-- MATERIAL FOR THIS TASK start --

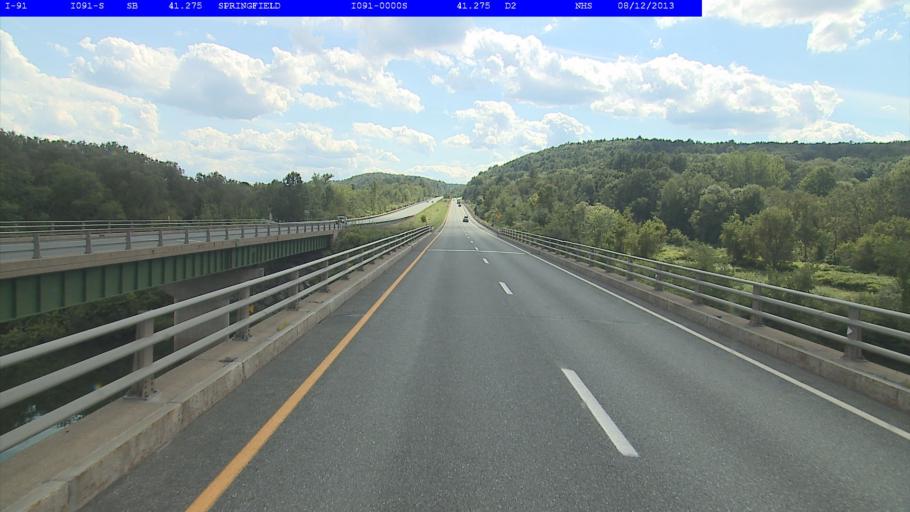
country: US
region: New Hampshire
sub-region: Sullivan County
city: Charlestown
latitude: 43.2614
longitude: -72.4358
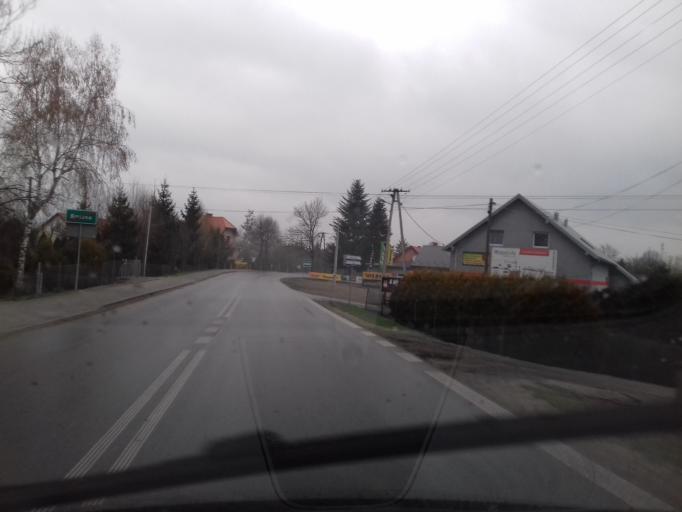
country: PL
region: Lesser Poland Voivodeship
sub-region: Powiat nowosadecki
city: Stary Sacz
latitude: 49.5975
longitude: 20.6363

-- MATERIAL FOR THIS TASK end --

Copy the data above with each "latitude" switched to "lat" and every other line unchanged, omitting the pictures.

country: US
region: New Hampshire
sub-region: Sullivan County
city: Charlestown
lat: 43.2614
longitude: -72.4358
country: PL
region: Lesser Poland Voivodeship
sub-region: Powiat nowosadecki
city: Stary Sacz
lat: 49.5975
longitude: 20.6363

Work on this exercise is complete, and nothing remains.